- What to work on
Exclude the images and transcribe the entries below precisely.

Saved entries:
◆ ◆ ◆ ◆

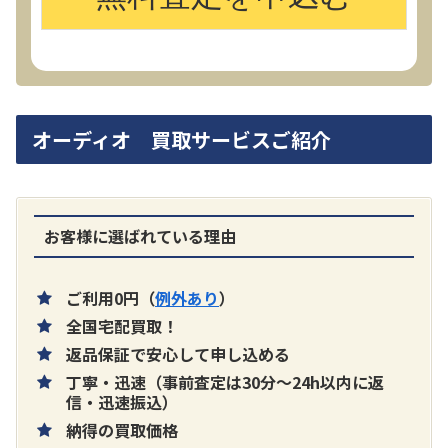
オーディオ 買取サービスご紹介
お客様に選ばれている理由
ご利用0円（
例外あり
）
全国宅配買取！
返品保証で安心して申し込める
丁寧・迅速（事前査定は30分～24h以内に返
信・迅速振込）
納得の買取価格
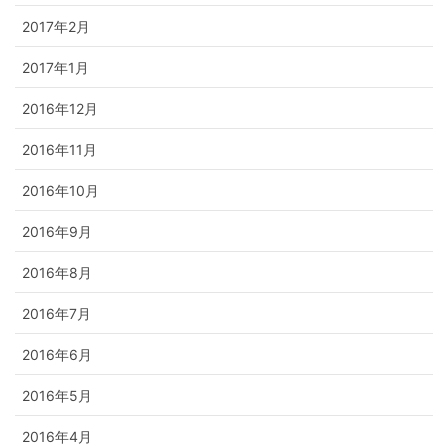
2017年2月
2017年1月
2016年12月
2016年11月
2016年10月
2016年9月
2016年8月
2016年7月
2016年6月
2016年5月
2016年4月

◆ ◆ ◆ ◆

- Answer to this exercise
オーディオ 買取サービスご紹介
お客様に選ばれている理由
ご利用0円（
例外あり
）
全国宅配買取！
返品保証で安心して申し込める
丁寧・迅速（事前査定は30分～24h以内に返
信・迅速振込）
納得の買取価格
2017年2月
2017年1月
2016年12月
2016年11月
2016年10月
2016年9月
2016年8月
2016年7月
2016年6月
2016年5月
2016年4月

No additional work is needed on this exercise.